**Task requirements**
Reproduce precisely the lines of the listing below, starting with the line that contains "X26708Y35576D01*" and stopping after the line that contains "X29092Y48790D01*"; include nothing else.

- Opening Delimiter -

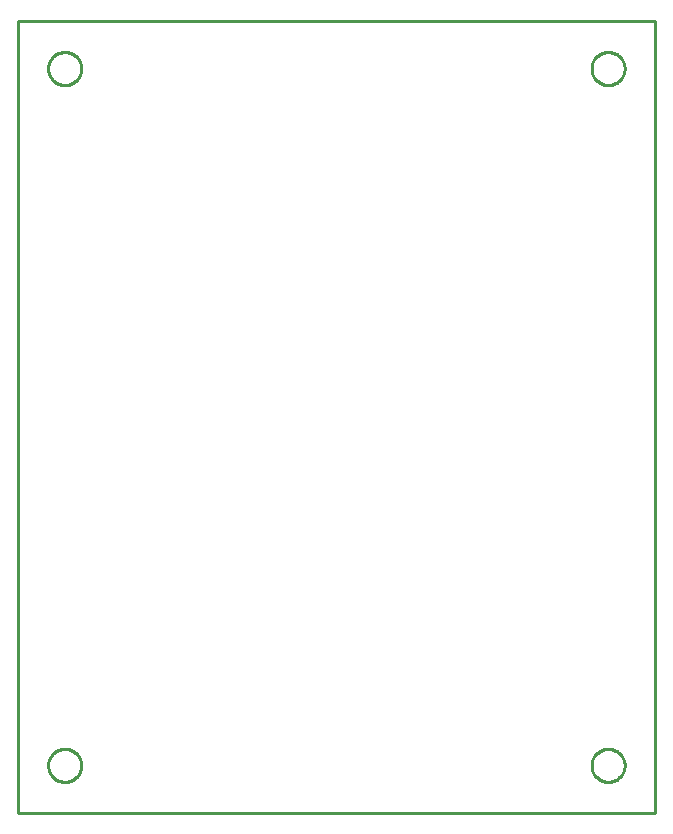
<source format=gbr>
G04 EAGLE Gerber RS-274X export*
G75*
%MOMM*%
%FSLAX34Y34*%
%LPD*%
%IN*%
%IPPOS*%
%AMOC8*
5,1,8,0,0,1.08239X$1,22.5*%
G01*
%ADD10C,0.254000*%


D10*
X0Y0D02*
X540000Y0D01*
X540000Y670000D01*
X0Y670000D01*
X0Y0D01*
X54000Y629500D02*
X53929Y628503D01*
X53786Y627513D01*
X53574Y626536D01*
X53292Y625576D01*
X52943Y624639D01*
X52527Y623729D01*
X52048Y622852D01*
X51507Y622010D01*
X50908Y621210D01*
X50253Y620454D01*
X49546Y619747D01*
X48790Y619092D01*
X47990Y618493D01*
X47148Y617952D01*
X46271Y617473D01*
X45361Y617057D01*
X44424Y616708D01*
X43465Y616426D01*
X42487Y616214D01*
X41498Y616071D01*
X40500Y616000D01*
X39500Y616000D01*
X38503Y616071D01*
X37513Y616214D01*
X36536Y616426D01*
X35576Y616708D01*
X34639Y617057D01*
X33729Y617473D01*
X32852Y617952D01*
X32010Y618493D01*
X31210Y619092D01*
X30454Y619747D01*
X29747Y620454D01*
X29092Y621210D01*
X28493Y622010D01*
X27952Y622852D01*
X27473Y623729D01*
X27057Y624639D01*
X26708Y625576D01*
X26426Y626536D01*
X26214Y627513D01*
X26071Y628503D01*
X26000Y629500D01*
X26000Y630500D01*
X26071Y631498D01*
X26214Y632487D01*
X26426Y633465D01*
X26708Y634424D01*
X27057Y635361D01*
X27473Y636271D01*
X27952Y637148D01*
X28493Y637990D01*
X29092Y638790D01*
X29747Y639546D01*
X30454Y640253D01*
X31210Y640908D01*
X32010Y641507D01*
X32852Y642048D01*
X33729Y642527D01*
X34639Y642943D01*
X35576Y643292D01*
X36536Y643574D01*
X37513Y643786D01*
X38503Y643929D01*
X39500Y644000D01*
X40500Y644000D01*
X41498Y643929D01*
X42487Y643786D01*
X43465Y643574D01*
X44424Y643292D01*
X45361Y642943D01*
X46271Y642527D01*
X47148Y642048D01*
X47990Y641507D01*
X48790Y640908D01*
X49546Y640253D01*
X50253Y639546D01*
X50908Y638790D01*
X51507Y637990D01*
X52048Y637148D01*
X52527Y636271D01*
X52943Y635361D01*
X53292Y634424D01*
X53574Y633465D01*
X53786Y632487D01*
X53929Y631498D01*
X54000Y630500D01*
X54000Y629500D01*
X54000Y39500D02*
X53929Y38503D01*
X53786Y37513D01*
X53574Y36536D01*
X53292Y35576D01*
X52943Y34639D01*
X52527Y33729D01*
X52048Y32852D01*
X51507Y32010D01*
X50908Y31210D01*
X50253Y30454D01*
X49546Y29747D01*
X48790Y29092D01*
X47990Y28493D01*
X47148Y27952D01*
X46271Y27473D01*
X45361Y27057D01*
X44424Y26708D01*
X43465Y26426D01*
X42487Y26214D01*
X41498Y26071D01*
X40500Y26000D01*
X39500Y26000D01*
X38503Y26071D01*
X37513Y26214D01*
X36536Y26426D01*
X35576Y26708D01*
X34639Y27057D01*
X33729Y27473D01*
X32852Y27952D01*
X32010Y28493D01*
X31210Y29092D01*
X30454Y29747D01*
X29747Y30454D01*
X29092Y31210D01*
X28493Y32010D01*
X27952Y32852D01*
X27473Y33729D01*
X27057Y34639D01*
X26708Y35576D01*
X26426Y36536D01*
X26214Y37513D01*
X26071Y38503D01*
X26000Y39500D01*
X26000Y40500D01*
X26071Y41498D01*
X26214Y42487D01*
X26426Y43465D01*
X26708Y44424D01*
X27057Y45361D01*
X27473Y46271D01*
X27952Y47148D01*
X28493Y47990D01*
X29092Y48790D01*
X29747Y49546D01*
X30454Y50253D01*
X31210Y50908D01*
X32010Y51507D01*
X32852Y52048D01*
X33729Y52527D01*
X34639Y52943D01*
X35576Y53292D01*
X36536Y53574D01*
X37513Y53786D01*
X38503Y53929D01*
X39500Y54000D01*
X40500Y54000D01*
X41498Y53929D01*
X42487Y53786D01*
X43465Y53574D01*
X44424Y53292D01*
X45361Y52943D01*
X46271Y52527D01*
X47148Y52048D01*
X47990Y51507D01*
X48790Y50908D01*
X49546Y50253D01*
X50253Y49546D01*
X50908Y48790D01*
X51507Y47990D01*
X52048Y47148D01*
X52527Y46271D01*
X52943Y45361D01*
X53292Y44424D01*
X53574Y43465D01*
X53786Y42487D01*
X53929Y41498D01*
X54000Y40500D01*
X54000Y39500D01*
X514000Y39500D02*
X513929Y38503D01*
X513786Y37513D01*
X513574Y36536D01*
X513292Y35576D01*
X512943Y34639D01*
X512527Y33729D01*
X512048Y32852D01*
X511507Y32010D01*
X510908Y31210D01*
X510253Y30454D01*
X509546Y29747D01*
X508790Y29092D01*
X507990Y28493D01*
X507148Y27952D01*
X506271Y27473D01*
X505361Y27057D01*
X504424Y26708D01*
X503465Y26426D01*
X502487Y26214D01*
X501498Y26071D01*
X500500Y26000D01*
X499500Y26000D01*
X498503Y26071D01*
X497513Y26214D01*
X496536Y26426D01*
X495576Y26708D01*
X494639Y27057D01*
X493729Y27473D01*
X492852Y27952D01*
X492010Y28493D01*
X491210Y29092D01*
X490454Y29747D01*
X489747Y30454D01*
X489092Y31210D01*
X488493Y32010D01*
X487952Y32852D01*
X487473Y33729D01*
X487057Y34639D01*
X486708Y35576D01*
X486426Y36536D01*
X486214Y37513D01*
X486071Y38503D01*
X486000Y39500D01*
X486000Y40500D01*
X486071Y41498D01*
X486214Y42487D01*
X486426Y43465D01*
X486708Y44424D01*
X487057Y45361D01*
X487473Y46271D01*
X487952Y47148D01*
X488493Y47990D01*
X489092Y48790D01*
X489747Y49546D01*
X490454Y50253D01*
X491210Y50908D01*
X492010Y51507D01*
X492852Y52048D01*
X493729Y52527D01*
X494639Y52943D01*
X495576Y53292D01*
X496536Y53574D01*
X497513Y53786D01*
X498503Y53929D01*
X499500Y54000D01*
X500500Y54000D01*
X501498Y53929D01*
X502487Y53786D01*
X503465Y53574D01*
X504424Y53292D01*
X505361Y52943D01*
X506271Y52527D01*
X507148Y52048D01*
X507990Y51507D01*
X508790Y50908D01*
X509546Y50253D01*
X510253Y49546D01*
X510908Y48790D01*
X511507Y47990D01*
X512048Y47148D01*
X512527Y46271D01*
X512943Y45361D01*
X513292Y44424D01*
X513574Y43465D01*
X513786Y42487D01*
X513929Y41498D01*
X514000Y40500D01*
X514000Y39500D01*
X514000Y629500D02*
X513929Y628503D01*
X513786Y627513D01*
X513574Y626536D01*
X513292Y625576D01*
X512943Y624639D01*
X512527Y623729D01*
X512048Y622852D01*
X511507Y622010D01*
X510908Y621210D01*
X510253Y620454D01*
X509546Y619747D01*
X508790Y619092D01*
X507990Y618493D01*
X507148Y617952D01*
X506271Y617473D01*
X505361Y617057D01*
X504424Y616708D01*
X503465Y616426D01*
X502487Y616214D01*
X501498Y616071D01*
X500500Y616000D01*
X499500Y616000D01*
X498503Y616071D01*
X497513Y616214D01*
X496536Y616426D01*
X495576Y616708D01*
X494639Y617057D01*
X493729Y617473D01*
X492852Y617952D01*
X492010Y618493D01*
X491210Y619092D01*
X490454Y619747D01*
X489747Y620454D01*
X489092Y621210D01*
X488493Y622010D01*
X487952Y622852D01*
X487473Y623729D01*
X487057Y624639D01*
X486708Y625576D01*
X486426Y626536D01*
X486214Y627513D01*
X486071Y628503D01*
X486000Y629500D01*
X486000Y630500D01*
X486071Y631498D01*
X486214Y632487D01*
X486426Y633465D01*
X486708Y634424D01*
X487057Y635361D01*
X487473Y636271D01*
X487952Y637148D01*
X488493Y637990D01*
X489092Y638790D01*
X489747Y639546D01*
X490454Y640253D01*
X491210Y640908D01*
X492010Y641507D01*
X492852Y642048D01*
X493729Y642527D01*
X494639Y642943D01*
X495576Y643292D01*
X496536Y643574D01*
X497513Y643786D01*
X498503Y643929D01*
X499500Y644000D01*
X500500Y644000D01*
X501498Y643929D01*
X502487Y643786D01*
X503465Y643574D01*
X504424Y643292D01*
X505361Y642943D01*
X506271Y642527D01*
X507148Y642048D01*
X507990Y641507D01*
X508790Y640908D01*
X509546Y640253D01*
X510253Y639546D01*
X510908Y638790D01*
X511507Y637990D01*
X512048Y637148D01*
X512527Y636271D01*
X512943Y635361D01*
X513292Y634424D01*
X513574Y633465D01*
X513786Y632487D01*
X513929Y631498D01*
X514000Y630500D01*
X514000Y629500D01*
M02*

</source>
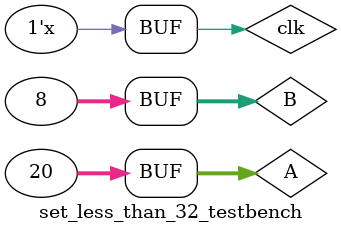
<source format=v>
`timescale 1 ps / 1 ps

module set_less_than_32_testbench();

reg [31:0] A;
reg [31:0] B;
wire [31:0] Out;
	
	reg clk;
	
	set_less_than_32 SLT(.A(A) , .B(B) , .OUT(Out));
	
	always 
		begin 
			#2 clk = ~clk;
		end
	
	initial 
		begin 
			A = 32'd20;
			B = 32'd8;
			
		end


endmodule

</source>
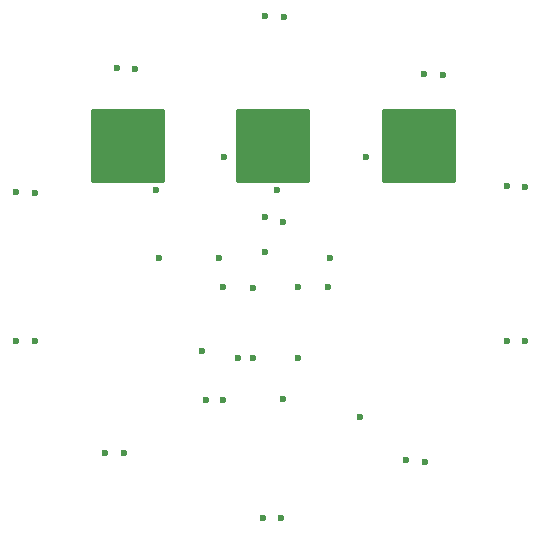
<source format=gbr>
G04 #@! TF.GenerationSoftware,KiCad,Pcbnew,8.0.6*
G04 #@! TF.CreationDate,2025-01-06T10:49:24-06:00*
G04 #@! TF.ProjectId,BurbSec_GenCoin,42757262-5365-4635-9f47-656e436f696e,0.1*
G04 #@! TF.SameCoordinates,Original*
G04 #@! TF.FileFunction,Soldermask,Bot*
G04 #@! TF.FilePolarity,Negative*
%FSLAX46Y46*%
G04 Gerber Fmt 4.6, Leading zero omitted, Abs format (unit mm)*
G04 Created by KiCad (PCBNEW 8.0.6) date 2025-01-06 10:49:24*
%MOMM*%
%LPD*%
G01*
G04 APERTURE LIST*
G04 Aperture macros list*
%AMRoundRect*
0 Rectangle with rounded corners*
0 $1 Rounding radius*
0 $2 $3 $4 $5 $6 $7 $8 $9 X,Y pos of 4 corners*
0 Add a 4 corners polygon primitive as box body*
4,1,4,$2,$3,$4,$5,$6,$7,$8,$9,$2,$3,0*
0 Add four circle primitives for the rounded corners*
1,1,$1+$1,$2,$3*
1,1,$1+$1,$4,$5*
1,1,$1+$1,$6,$7*
1,1,$1+$1,$8,$9*
0 Add four rect primitives between the rounded corners*
20,1,$1+$1,$2,$3,$4,$5,0*
20,1,$1+$1,$4,$5,$6,$7,0*
20,1,$1+$1,$6,$7,$8,$9,0*
20,1,$1+$1,$8,$9,$2,$3,0*%
G04 Aperture macros list end*
%ADD10RoundRect,0.102000X3.035000X3.035000X-3.035000X3.035000X-3.035000X-3.035000X3.035000X-3.035000X0*%
%ADD11C,0.600000*%
G04 APERTURE END LIST*
D10*
X122340000Y-80000000D03*
X147000000Y-80000000D03*
X134670000Y-80000000D03*
D11*
X130040000Y-89540000D03*
X130400000Y-92000000D03*
X125000000Y-89500000D03*
X134000000Y-89000000D03*
X134000000Y-86000000D03*
X142500000Y-81000000D03*
X139500000Y-89540000D03*
X135000000Y-83730000D03*
X130500000Y-81000000D03*
X135500000Y-86500000D03*
X132940000Y-92060000D03*
X112925000Y-96500000D03*
X134000000Y-69000000D03*
X149000000Y-74000000D03*
X124770000Y-83730000D03*
X121425000Y-73425000D03*
X133787500Y-111500000D03*
X147500000Y-106750000D03*
X156000000Y-83500000D03*
X120425000Y-106000000D03*
X112925000Y-83925000D03*
X156000000Y-96500000D03*
X136750000Y-92000000D03*
X135575000Y-69100000D03*
X139290000Y-92000000D03*
X147425000Y-73925000D03*
X136750000Y-98000000D03*
X154425000Y-83425000D03*
X154425000Y-96575000D03*
X135480000Y-101480000D03*
X145925000Y-106575000D03*
X130400000Y-101500000D03*
X142000000Y-103000000D03*
X135362500Y-111500000D03*
X129000000Y-101500000D03*
X122000000Y-106000000D03*
X128600000Y-97400000D03*
X114500000Y-96500000D03*
X114500000Y-84000000D03*
X131670000Y-98000000D03*
X132940000Y-98000000D03*
X123000000Y-73500000D03*
M02*

</source>
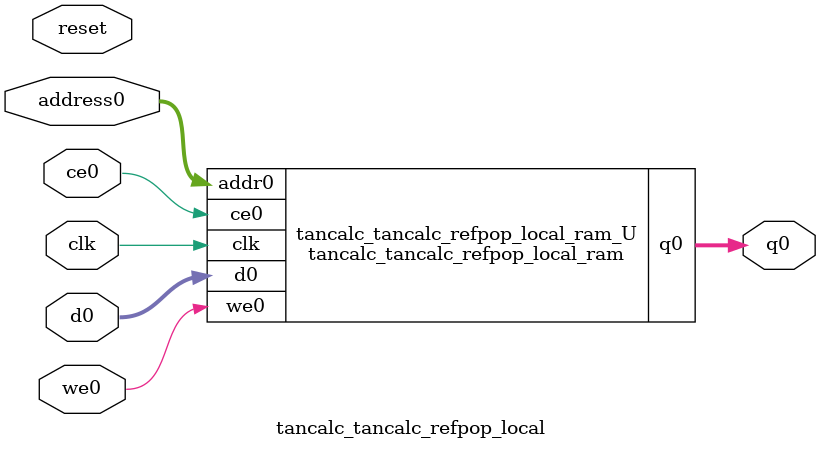
<source format=v>
`timescale 1 ns / 1 ps
module tancalc_tancalc_refpop_local_ram (addr0, ce0, d0, we0, q0,  clk);

parameter DWIDTH = 6;
parameter AWIDTH = 7;
parameter MEM_SIZE = 128;

input[AWIDTH-1:0] addr0;
input ce0;
input[DWIDTH-1:0] d0;
input we0;
output reg[DWIDTH-1:0] q0;
input clk;

(* ram_style = "distributed" *)reg [DWIDTH-1:0] ram[0:MEM_SIZE-1];




always @(posedge clk)  
begin 
    if (ce0) 
    begin
        if (we0) 
        begin 
            ram[addr0] <= d0; 
        end 
        q0 <= ram[addr0];
    end
end


endmodule

`timescale 1 ns / 1 ps
module tancalc_tancalc_refpop_local(
    reset,
    clk,
    address0,
    ce0,
    we0,
    d0,
    q0);

parameter DataWidth = 32'd6;
parameter AddressRange = 32'd128;
parameter AddressWidth = 32'd7;
input reset;
input clk;
input[AddressWidth - 1:0] address0;
input ce0;
input we0;
input[DataWidth - 1:0] d0;
output[DataWidth - 1:0] q0;



tancalc_tancalc_refpop_local_ram tancalc_tancalc_refpop_local_ram_U(
    .clk( clk ),
    .addr0( address0 ),
    .ce0( ce0 ),
    .we0( we0 ),
    .d0( d0 ),
    .q0( q0 ));

endmodule


</source>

- Closing Delimiter -

**Expected answer**
X26708Y35576D01*
X26426Y36536D01*
X26214Y37513D01*
X26071Y38503D01*
X26000Y39500D01*
X26000Y40500D01*
X26071Y41498D01*
X26214Y42487D01*
X26426Y43465D01*
X26708Y44424D01*
X27057Y45361D01*
X27473Y46271D01*
X27952Y47148D01*
X28493Y47990D01*
X29092Y48790D01*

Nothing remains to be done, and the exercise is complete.